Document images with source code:
Segment Open

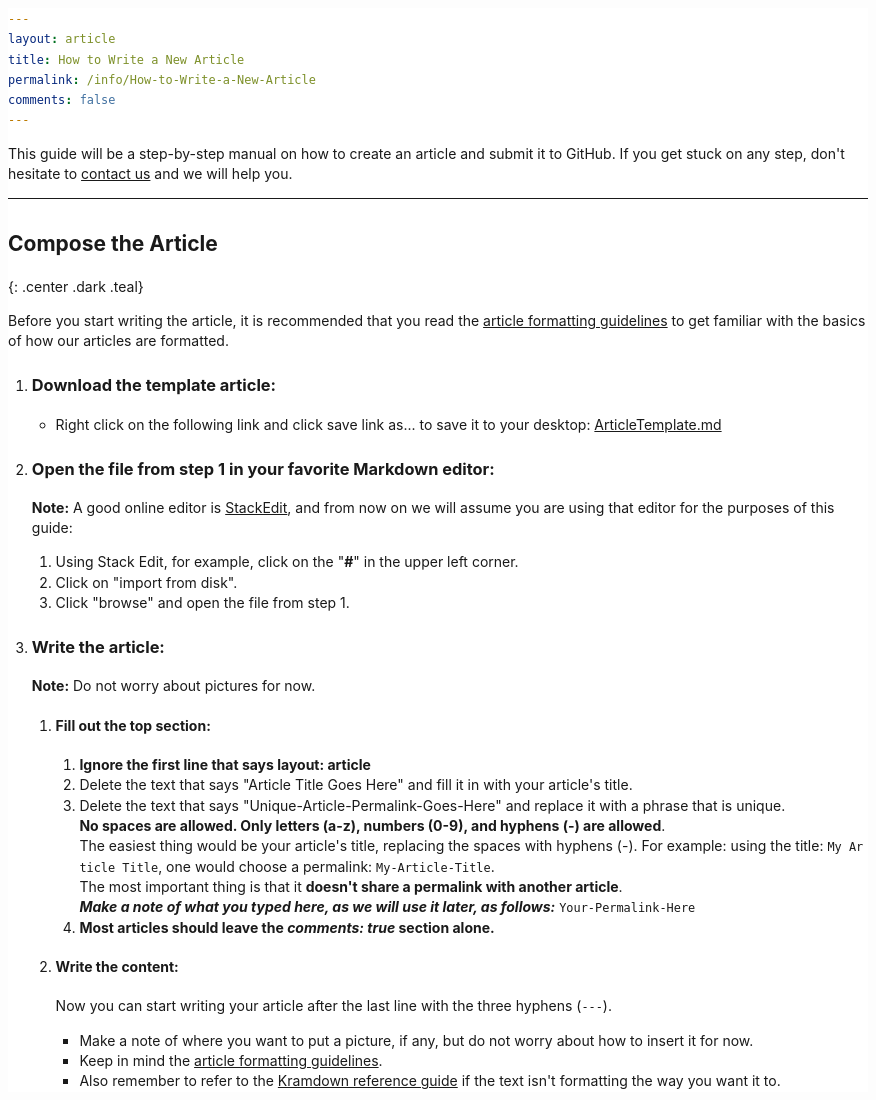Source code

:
 ```yaml
---
layout: article
title: How to Write a New Article
permalink: /info/How-to-Write-a-New-Article
comments: false
---
```


This guide will be a step-by-step manual on how to create an article and submit it to GitHub. If you get stuck on any step, don't hesitate to [contact us](/info/contact) and we will help you.

***

## Compose the Article
{: .center .dark .teal}

Before you start writing the article, it is recommended that you read the [article formatting guidelines](/info/Article-Formatting-Guidelines) to get familiar with the basics of how our articles are formatted.

1. ### Download the template article:
   
   - Right click on the following link and click save link as... to save it to your desktop: [ArticleTemplate.md](https://github.com/RegenCo-op/RegenCo-op/raw/master/docs/_articles/ArticleTemplate.md)

2. ### Open the file from step 1 in your favorite Markdown editor:  
   **Note:** A good online editor is [StackEdit](https://stackedit.io/editor), and from now on we will assume you are using that editor for the purposes of this guide:
   
   1. Using Stack Edit, for example, click on the "**#**" in the upper left corner.
   2. Click on "import from disk".
   3. Click "browse" and open the file from step 1.

3. ### Write the article:  
   **Note:** Do not worry about pictures for now.
   
   1. #### Fill out the top section:
      
      1. **Ignore the first line that says layout: article**
      2. Delete the text that says "Article Title Goes Here" and fill it in with your article's title.
      3. Delete the text that says "Unique-Article-Permalink-Goes-Here" and replace it with a phrase that is unique.  
        **No spaces are allowed. Only letters (a-z), numbers (0-9), and hyphens (-) are allowed**.  
        The easiest thing would be your article's title, replacing the spaces with hyphens (-). For example: using the title: `My Article Title`, one would choose a permalink: `My-Article-Title`.  
        The most important thing is that it **doesn't share a permalink with another article**.  
        **_Make a note of what you typed here, as we will use it later, as follows:_** `Your-Permalink-Here`
      4. **Most articles should leave the _comments: true_ section alone.**

   2. #### Write the content:  
      Now you can start writing your article after the last line with the three hyphens (`---`).
      
      - Make a note of where you want to put a picture, if any, but do not worry about how to insert it for now.
      - Keep in mind the [article formatting guidelines](/info/Article-Formatting-Guidelines).
      - Also remember to refer to the [Kramdown reference guide](https://kramdown.gettalong.org/quickref.html) if the text isn't formatting the way you want it to.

Segment Closed

## Required work
Your answer must consist solely of the lines from the one containing "The most important" through the last line of the entries, reproduced exactly.

## Answer area
        The most important thing is that it **doesn't share a permalink with another article**.  
        **_Make a note of what you typed here, as we will use it later, as follows:_** `Your-Permalink-Here`
      4. **Most articles should leave the _comments: true_ section alone.**

   2. #### Write the content:  
      Now you can start writing your article after the last line with the three hyphens (`---`).
      
      - Make a note of where you want to put a picture, if any, but do not worry about how to insert it for now.
      - Keep in mind the [article formatting guidelines](/info/Article-Formatting-Guidelines).
      - Also remember to refer to the [Kramdown reference guide](https://kramdown.gettalong.org/quickref.html) if the text isn't formatting the way you want it to.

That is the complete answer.